Linda and I and a friend went from the Augarten to the sidewalk tables of the Schwarzenberg Cafe for a drink before heading to the nearby Musikverein, the hall where, less than an hour later, we would attend a concert by the Choir.  We watched the people going past in the afternoon sunshine, some strolling, some striding rapidly--and it was like watching time passing, each person a clock running at its own pace.  The first half of the performance was a mix of religious and folk music; the second, in which the Choir was joined by the Vienna Chamber Music Orchestra, was Haydn and Mozart and other timeless pieces.
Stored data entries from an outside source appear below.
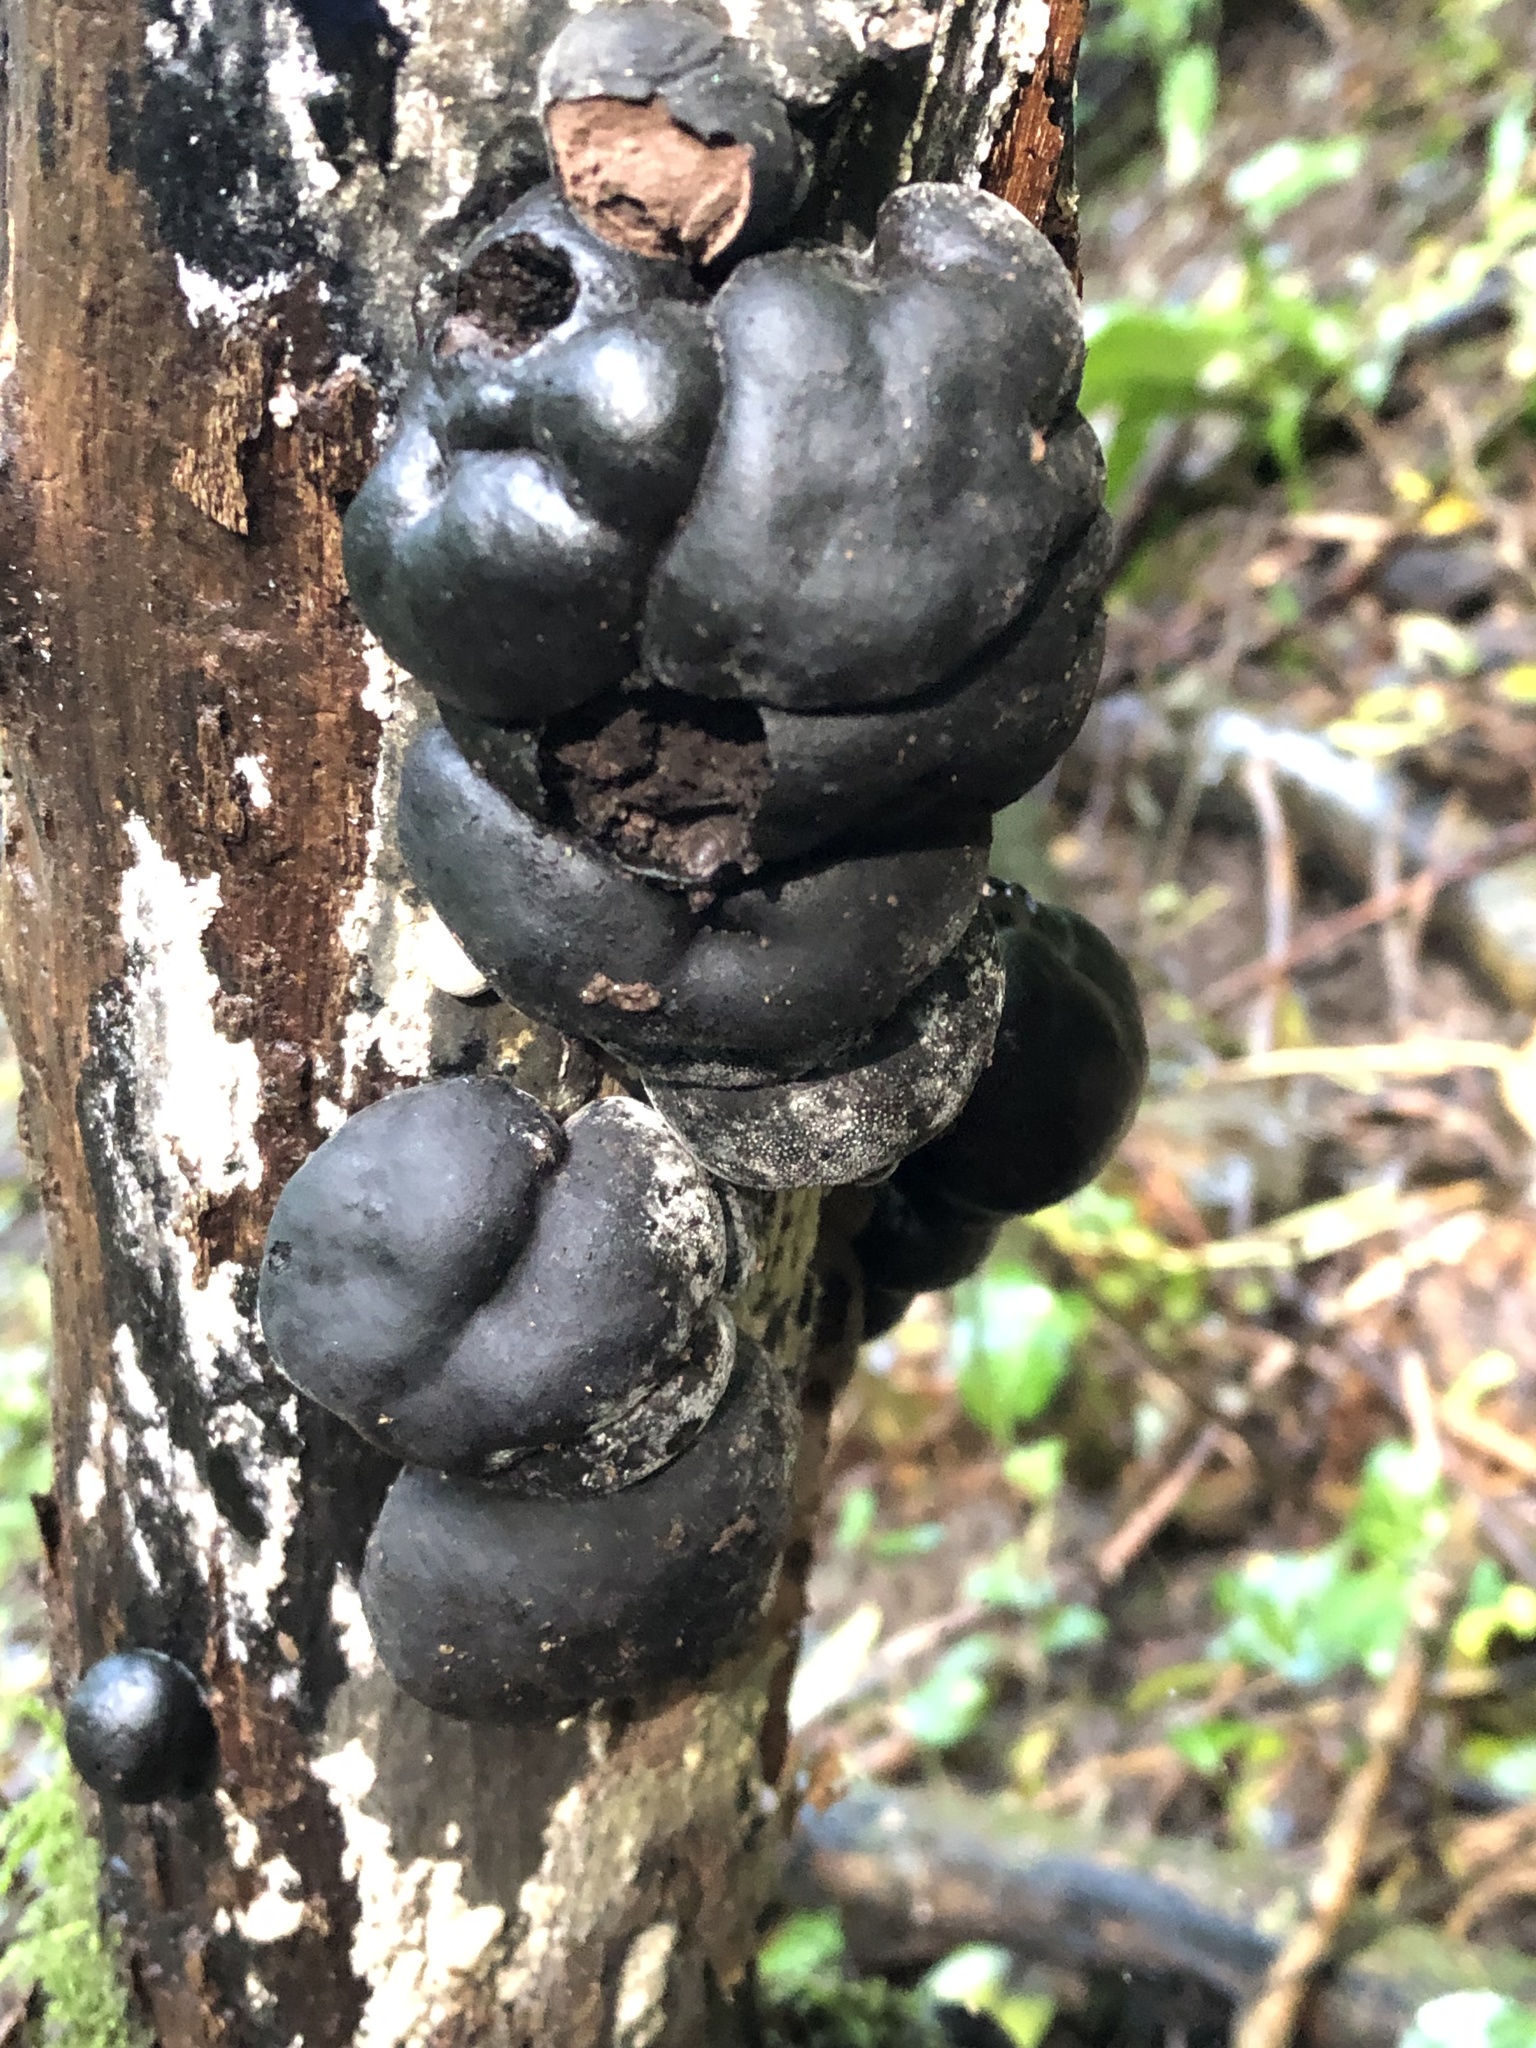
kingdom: Fungi
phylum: Ascomycota
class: Sordariomycetes
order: Xylariales
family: Hypoxylaceae
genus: Daldinia
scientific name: Daldinia concentrica
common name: Cramp balls
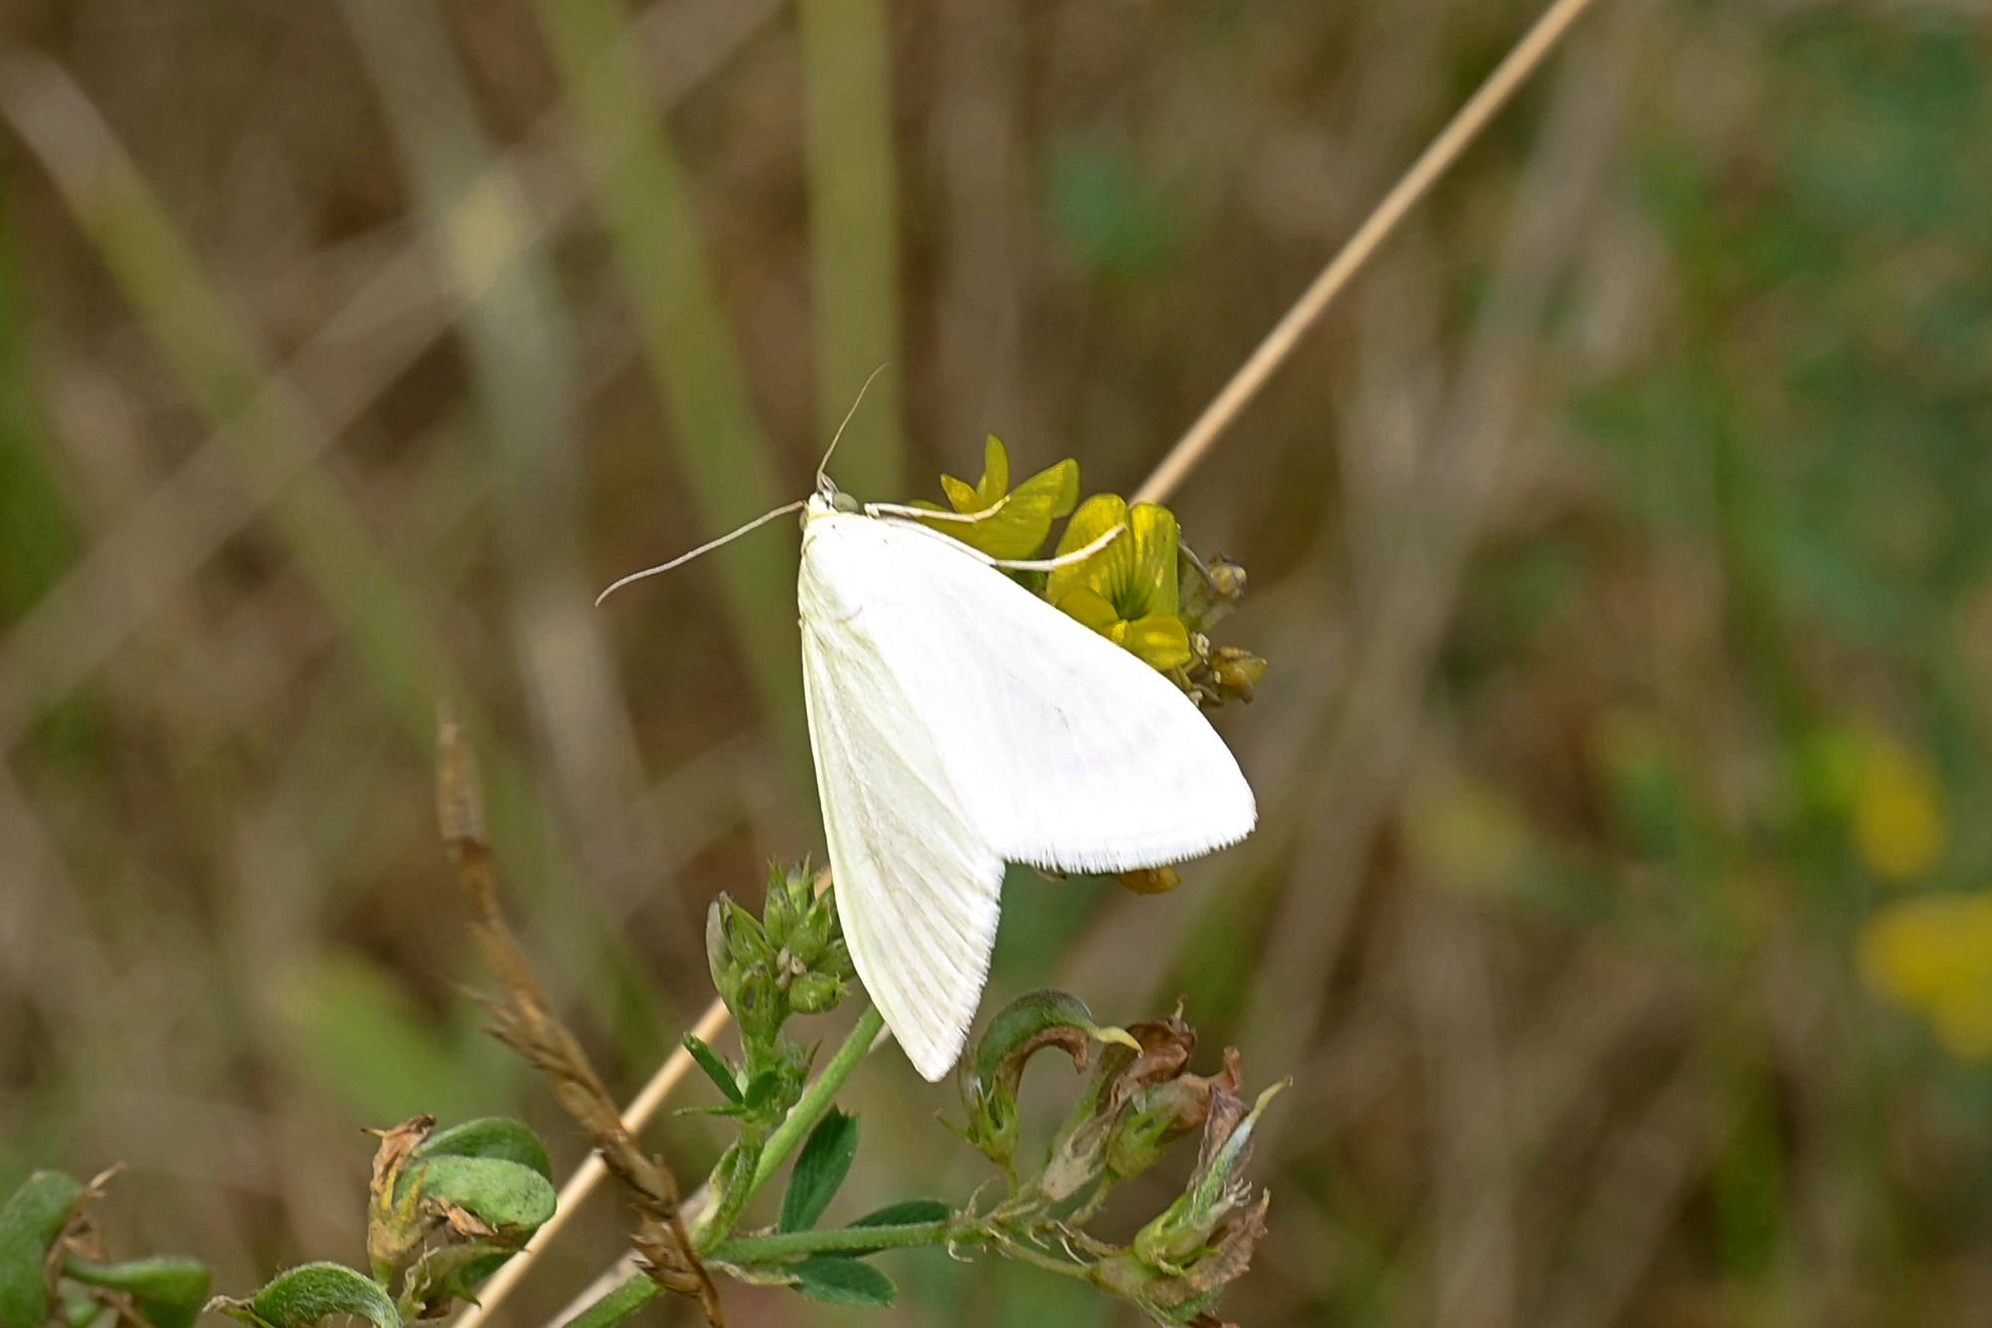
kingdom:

  At the concert, the boys seemed more than a choir; they were children--the ones I'd seen hurrying through the hallways and laughing over their lunch trays.  And the voices were so very old, yet always the same age.

Filler

We were sad to see our final set of visitors to our place here in Wiener World depart on May 9.  I'm so glad I had the chance to get to know Katie and Mike better and to help show them some of our favorite spots--Mariazell, Rust with its storks, Kahlenberg, Schonbrunn with its gardens, the old city...and the 38 Tram, Nino's, Figls, Schwedenplatz beer and brats, the Grinzing kebap wagon....  And Jonathan...we miss his happy energy and his ready smile.